◆ WHAT YOU WILL DO:
Go through the following data and transcribe exactly the stretch of lines from the one holding "M810,1491L820,1487L810,1457" to the one holding "M18,331L213,337L324,271", both included.

◆ AVAILABLE RECORDS:

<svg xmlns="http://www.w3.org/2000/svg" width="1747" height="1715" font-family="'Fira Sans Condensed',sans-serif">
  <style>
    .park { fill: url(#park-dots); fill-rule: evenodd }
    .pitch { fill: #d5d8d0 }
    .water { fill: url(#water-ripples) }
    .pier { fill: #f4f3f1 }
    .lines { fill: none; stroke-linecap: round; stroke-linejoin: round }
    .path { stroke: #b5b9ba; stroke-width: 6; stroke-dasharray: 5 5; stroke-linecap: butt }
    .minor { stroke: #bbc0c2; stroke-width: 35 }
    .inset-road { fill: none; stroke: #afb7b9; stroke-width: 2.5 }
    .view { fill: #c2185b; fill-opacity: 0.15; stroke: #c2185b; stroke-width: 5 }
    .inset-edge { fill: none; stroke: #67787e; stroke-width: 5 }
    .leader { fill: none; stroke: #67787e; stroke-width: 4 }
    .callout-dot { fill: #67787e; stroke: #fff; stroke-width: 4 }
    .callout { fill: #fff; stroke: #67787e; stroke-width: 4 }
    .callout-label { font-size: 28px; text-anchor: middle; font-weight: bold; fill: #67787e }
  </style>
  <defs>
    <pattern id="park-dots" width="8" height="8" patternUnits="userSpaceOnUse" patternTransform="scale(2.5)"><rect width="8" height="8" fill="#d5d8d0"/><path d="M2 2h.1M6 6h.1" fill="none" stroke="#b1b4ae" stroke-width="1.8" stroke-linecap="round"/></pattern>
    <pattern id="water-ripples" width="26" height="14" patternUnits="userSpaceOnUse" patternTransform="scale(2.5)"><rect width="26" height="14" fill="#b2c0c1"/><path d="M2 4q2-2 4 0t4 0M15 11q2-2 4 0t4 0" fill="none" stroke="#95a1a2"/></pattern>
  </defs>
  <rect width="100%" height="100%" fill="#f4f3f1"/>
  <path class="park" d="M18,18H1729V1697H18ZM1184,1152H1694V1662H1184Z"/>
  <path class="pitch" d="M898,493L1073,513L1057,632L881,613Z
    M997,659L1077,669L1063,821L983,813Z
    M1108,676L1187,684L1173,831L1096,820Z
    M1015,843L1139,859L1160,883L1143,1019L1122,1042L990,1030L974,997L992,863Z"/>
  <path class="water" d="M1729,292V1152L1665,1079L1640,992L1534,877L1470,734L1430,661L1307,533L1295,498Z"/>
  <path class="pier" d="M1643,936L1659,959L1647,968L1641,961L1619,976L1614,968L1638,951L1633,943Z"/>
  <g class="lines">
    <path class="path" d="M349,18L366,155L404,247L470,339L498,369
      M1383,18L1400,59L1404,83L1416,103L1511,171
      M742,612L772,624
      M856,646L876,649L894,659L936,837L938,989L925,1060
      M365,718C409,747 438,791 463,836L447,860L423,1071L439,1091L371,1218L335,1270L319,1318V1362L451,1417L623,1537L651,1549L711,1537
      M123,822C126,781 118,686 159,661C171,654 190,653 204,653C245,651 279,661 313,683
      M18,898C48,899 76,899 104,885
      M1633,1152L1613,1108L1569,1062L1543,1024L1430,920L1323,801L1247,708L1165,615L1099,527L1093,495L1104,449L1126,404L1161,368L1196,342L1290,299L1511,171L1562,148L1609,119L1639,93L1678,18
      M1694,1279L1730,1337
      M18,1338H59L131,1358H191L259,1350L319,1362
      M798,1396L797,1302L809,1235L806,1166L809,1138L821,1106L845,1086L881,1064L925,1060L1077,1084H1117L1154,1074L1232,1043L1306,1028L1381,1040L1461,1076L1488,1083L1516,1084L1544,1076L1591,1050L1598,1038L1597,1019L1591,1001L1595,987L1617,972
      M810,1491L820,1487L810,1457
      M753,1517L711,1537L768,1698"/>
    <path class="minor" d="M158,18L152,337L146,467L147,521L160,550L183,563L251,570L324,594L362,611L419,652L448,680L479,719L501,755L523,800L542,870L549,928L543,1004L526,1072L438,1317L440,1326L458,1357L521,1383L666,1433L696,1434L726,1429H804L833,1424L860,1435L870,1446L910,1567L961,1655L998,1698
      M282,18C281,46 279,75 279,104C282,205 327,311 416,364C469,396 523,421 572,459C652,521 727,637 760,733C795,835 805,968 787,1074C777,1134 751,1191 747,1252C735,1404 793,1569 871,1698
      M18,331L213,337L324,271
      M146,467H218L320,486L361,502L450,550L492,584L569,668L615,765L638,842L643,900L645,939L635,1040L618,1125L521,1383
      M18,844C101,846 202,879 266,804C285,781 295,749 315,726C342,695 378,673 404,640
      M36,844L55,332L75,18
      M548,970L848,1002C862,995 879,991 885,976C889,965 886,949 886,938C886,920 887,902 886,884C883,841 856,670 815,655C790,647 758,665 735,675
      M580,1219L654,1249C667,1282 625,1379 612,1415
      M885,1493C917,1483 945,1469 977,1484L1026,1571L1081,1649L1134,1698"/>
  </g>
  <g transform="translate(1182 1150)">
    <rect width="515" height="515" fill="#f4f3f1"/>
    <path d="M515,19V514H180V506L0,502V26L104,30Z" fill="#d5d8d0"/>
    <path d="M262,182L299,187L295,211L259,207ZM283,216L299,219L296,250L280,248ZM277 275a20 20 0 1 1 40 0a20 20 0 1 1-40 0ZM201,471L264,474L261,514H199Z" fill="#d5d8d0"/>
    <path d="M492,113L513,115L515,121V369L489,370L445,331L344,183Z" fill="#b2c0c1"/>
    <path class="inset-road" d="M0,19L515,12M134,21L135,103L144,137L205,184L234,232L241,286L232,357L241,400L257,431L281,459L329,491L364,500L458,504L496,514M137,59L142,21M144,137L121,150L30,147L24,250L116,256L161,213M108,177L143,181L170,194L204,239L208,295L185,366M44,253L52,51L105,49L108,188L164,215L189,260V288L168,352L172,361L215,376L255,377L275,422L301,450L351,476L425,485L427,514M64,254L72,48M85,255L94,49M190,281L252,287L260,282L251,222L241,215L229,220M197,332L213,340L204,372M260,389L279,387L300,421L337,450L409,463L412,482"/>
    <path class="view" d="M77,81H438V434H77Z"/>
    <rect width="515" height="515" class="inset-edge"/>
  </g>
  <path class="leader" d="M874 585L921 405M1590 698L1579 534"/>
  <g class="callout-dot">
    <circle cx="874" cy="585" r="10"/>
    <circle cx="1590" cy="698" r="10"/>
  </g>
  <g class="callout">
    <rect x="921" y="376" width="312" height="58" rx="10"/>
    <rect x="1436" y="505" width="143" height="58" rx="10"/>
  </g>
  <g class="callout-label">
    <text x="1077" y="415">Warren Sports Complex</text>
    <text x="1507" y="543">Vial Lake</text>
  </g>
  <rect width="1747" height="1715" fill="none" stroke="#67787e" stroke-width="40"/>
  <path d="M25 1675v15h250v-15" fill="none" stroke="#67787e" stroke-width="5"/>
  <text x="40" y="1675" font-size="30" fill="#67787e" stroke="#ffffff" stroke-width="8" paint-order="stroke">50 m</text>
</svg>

◆ PROBLEM SOLUTION:
      M810,1491L820,1487L810,1457
      M753,1517L711,1537L768,1698"/>
    <path class="minor" d="M158,18L152,337L146,467L147,521L160,550L183,563L251,570L324,594L362,611L419,652L448,680L479,719L501,755L523,800L542,870L549,928L543,1004L526,1072L438,1317L440,1326L458,1357L521,1383L666,1433L696,1434L726,1429H804L833,1424L860,1435L870,1446L910,1567L961,1655L998,1698
      M282,18C281,46 279,75 279,104C282,205 327,311 416,364C469,396 523,421 572,459C652,521 727,637 760,733C795,835 805,968 787,1074C777,1134 751,1191 747,1252C735,1404 793,1569 871,1698
      M18,331L213,337L324,271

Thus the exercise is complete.